Given passage =>
At the end of each month I make a mixtape and send it to a small group of friends. It’s a mix of new, old, and remixed music, with some fun rarities like unreleased b-sides or cover songs thrown in for good measure.
15 years ago I made mixtapes using a different methodology – cassettes. I taped songs from the radio or dubbed songs from other tapes or CDs. To my friends’ dismay I would cut in and out of songs, looping bits, chopping about to create my own customized mix. I decorated the CD case with felt-tip markers and distributed the batch from a tattered, blue plastic Gap bag that weekend or whenever I saw someone next (In other words they didn’t receive the mix right away. You can see where I’m headed with this).
Technology has made it innumerably easier to create and distribute a digital mixtape. However, these mixtapes are frowned upon by the powers-that-be because rights for each song need to be cleared prior to streaming them.
In a digital age of advanced marketing and cross-promotional tactics – why can’t a mixtape become a promotional vehicle, a flipped funnel so to speak – rather than totally shut out as a viable way of sharing music?
Hyperdistribution can work for an artist, not necessarily against.
15 years ago an optimal distribution method would be me sharing a song that I’m crazy about with, let’s say, 10 friends. Great case scenario, 5 of those 10 friends go out and buy the CD and even tell another friend or two about the band. Fast forward to now and this translates to quick dedications, sharing, tagging, and embedding with hopefully the eventual intent to buy the single or album.
I understand the popularity of widgets to share and track music. But I think there’s a need for something even more nimble; a universal technology that can allow a song to travel further by becoming directly associated with the content.

(Dataset entries)
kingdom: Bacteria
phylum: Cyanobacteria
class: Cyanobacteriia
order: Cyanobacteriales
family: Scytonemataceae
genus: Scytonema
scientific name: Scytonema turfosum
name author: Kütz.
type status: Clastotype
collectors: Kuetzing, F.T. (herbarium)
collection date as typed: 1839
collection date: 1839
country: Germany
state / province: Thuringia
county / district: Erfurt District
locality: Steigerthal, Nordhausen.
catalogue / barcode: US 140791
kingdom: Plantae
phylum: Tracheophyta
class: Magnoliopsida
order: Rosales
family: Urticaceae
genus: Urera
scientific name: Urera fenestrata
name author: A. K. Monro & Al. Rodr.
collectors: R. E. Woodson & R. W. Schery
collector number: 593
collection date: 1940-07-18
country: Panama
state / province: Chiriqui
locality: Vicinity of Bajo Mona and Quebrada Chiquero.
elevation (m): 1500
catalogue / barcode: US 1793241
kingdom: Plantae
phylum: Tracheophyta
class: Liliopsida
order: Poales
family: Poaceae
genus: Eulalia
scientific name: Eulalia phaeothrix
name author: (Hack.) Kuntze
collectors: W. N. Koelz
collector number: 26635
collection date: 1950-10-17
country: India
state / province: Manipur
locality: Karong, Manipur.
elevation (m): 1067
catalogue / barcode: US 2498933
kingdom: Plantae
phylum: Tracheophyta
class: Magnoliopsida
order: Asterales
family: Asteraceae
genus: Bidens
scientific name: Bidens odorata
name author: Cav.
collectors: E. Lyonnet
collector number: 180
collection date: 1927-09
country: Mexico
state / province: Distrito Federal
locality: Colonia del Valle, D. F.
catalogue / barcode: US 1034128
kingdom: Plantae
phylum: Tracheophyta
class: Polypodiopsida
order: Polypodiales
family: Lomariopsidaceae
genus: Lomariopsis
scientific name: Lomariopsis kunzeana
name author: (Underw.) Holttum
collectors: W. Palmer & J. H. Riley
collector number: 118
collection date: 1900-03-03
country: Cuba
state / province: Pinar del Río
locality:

Tasks to perform =>
#1 Reproduce the part of the mixtape passage starting with "In a digital" and going on through "single or album.".
#2 In the mixtape passage, what did the writer use to hand out the batch of mixes?
#3 Resume the mixtape passage from its last sentence and carry on in the same voice.
The records have no connection to the passage on mixtapes.

Answers by item =>
#1
In a digital age of advanced marketing and cross-promotional tactics – why can’t a mixtape become a promotional vehicle, a flipped funnel so to speak – rather than totally shut out as a viable way of sharing music?
Hyperdistribution can work for an artist, not necessarily against.
15 years ago an optimal distribution method would be me sharing a song that I’m crazy about with, let’s say, 10 friends. Great case scenario, 5 of those 10 friends go out and buy the CD and even tell another friend or two about the band. Fast forward to now and this translates to quick dedications, sharing, tagging, and embedding with hopefully the eventual intent to buy the single or album.

#2 A tattered, blue plastic Gap bag.

#3
Perhaps something along the lines of an embed code could travel with each song, containing an accompanying click-thru link for users to purchase the content. The code could incorporate tracking so promos intentionally leaked to blogs could be followed and music could become legitimately spread by fans on a viral level. The code could be user or label assigned and registered in a database somewhere, like a Gracenote vox populi.
By tracking content but allowing it to travel freely everyone wins. The artist gets marketing feedback, promotion, potential sales and recognition, and I can safely put together a mixtape that rocks, all the while knowing that I’m not only telling my friends about this cool artist but also making it super-easy for them to buy the work or tell someone else about it.
This kind of technology could potentially legitimize sites like Muxtape, a playlist-building site that allows users to upload their playlists and share them with friends on a streaming-only basis.
Playlist building sites like Imeem are great because they clear rights from the labels up front – allowing users to stream, share, and embed content hassle-free. But what about us die-hard music fans who want to share the remixes, rarities, and b-sides – stuff that”s just not out yet?
DJ’s and music fans have been clamoring for decades to be the first to drop that unreleased promo or song that is bound to make everyone go nuts. The digital age hasn’t changed that. if I get my hands on a hot new song, I want to tell everyone I know about it. That’s the job of the DJ. It’s the job of a music fan. And that won’t change now or 15 years from now.